Er heerst een in de samenleving een geest van vrijblijvendheid en daar is de kerk niet ongevoelig voor .We leven bovendien in een maatschappij waarin je bijna onbeperkte keuze mogelijkheden tot je beschikking hebt. Alles wordt op maat, naar eigen keuze samengesteld. In de kerk is in toenemende mate een trend waarneembaar waarin steeds meer gemeenteleden een eigen pakket van religieuze handelingen samenstellen. Geheel op individuele leest geschoeid .Dat kan van alles zijn. Deelname aan huiskringen, Bijbelstudie groepen of activiteit in allerlei commissies in de gemeente. Daar kunnen  de zondagse erediensten ook bijhoren, maar dat is niet bij voorbaat noodzakelijk. De zondagse kerkdiensten hebben niet meer de centrale plaats die ze eens hadden maar zijn  steeds meer en meer één van de keuze mogelijkheden geworden. Natuurlijk zijn er ook andere oorzaken voor de leegloop aan te wijzen zoals secularisatie. Toch zal de lakmoesproef voor het voortbestaan van de kerk in de toekomst vooral hierin gelegen zijn of de kerk weer in staat zal zijn de bediening van het Woord in de zondagse erediensten centraal te stellen. Dat is een kwestie van volharding. Daar hoeven we bij voorbaat niet pessimistisch over te zijn mits we weer terug keren naar de bron.

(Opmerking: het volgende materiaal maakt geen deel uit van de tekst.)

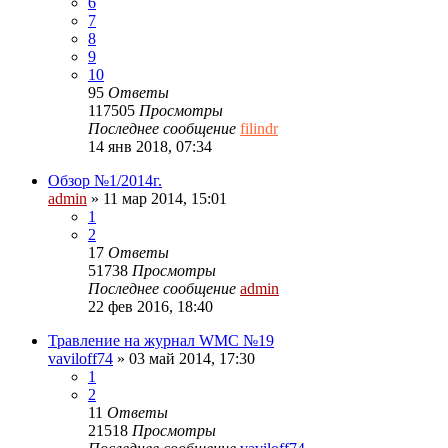
6
7
8
9
10
95
Ответы
117505
Просмотры
Последнее сообщение
filindr
14 янв 2018, 07:34
Обзор №1/2014г.
admin
» 11 мар 2014, 15:01
1
2
17
Ответы
51738
Просмотры
Последнее сообщение
admin
22 фев 2016, 18:40
Травление на журнал WMC №19
vaviloff74
» 03 май 2014, 17:30
1
2
11
Ответы
21518
Просмотры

 Die bron is Jezus zelf. En dat niet alleen omdat Jezus zelf de vaste gewoonte had om iedere zondag naar de synagoge te gaan (Lucas 4:16) en daar niet van afweek. Maar vooral omdat, zoals staat in 2 Korintiërs 1:19, Jezus het JA belichaamt. Hij is de volstrekt Betrouwbare. Afspraak was bij Hem afspraak, ook toen het heel moeilijk werd. Tot in de dood toe. Omdat God een en al JA is, daarom tilt Hij er zo zwaar aan als wij ons eenmaal gegeven JA woord breken. Een kerk en een samenleving die de importantie inziet van het nakomen van eenmaal gemaakte beloften en afspraken heeft toekomst. Ook al gaat dat dwars tegen de heersende cultuur in. Afspraken worden ook in een kerkverband gemaakt. Daarom was die uitspraak destijds van Prof. K Schilder zo gek nog niet, toen hij zei dat Christus ook voor het kerkverband zijn bloed heeft gegeven.     

 


[1] Nummer 3 jaargang 86 d.d. 5 november 2010, pag. 44.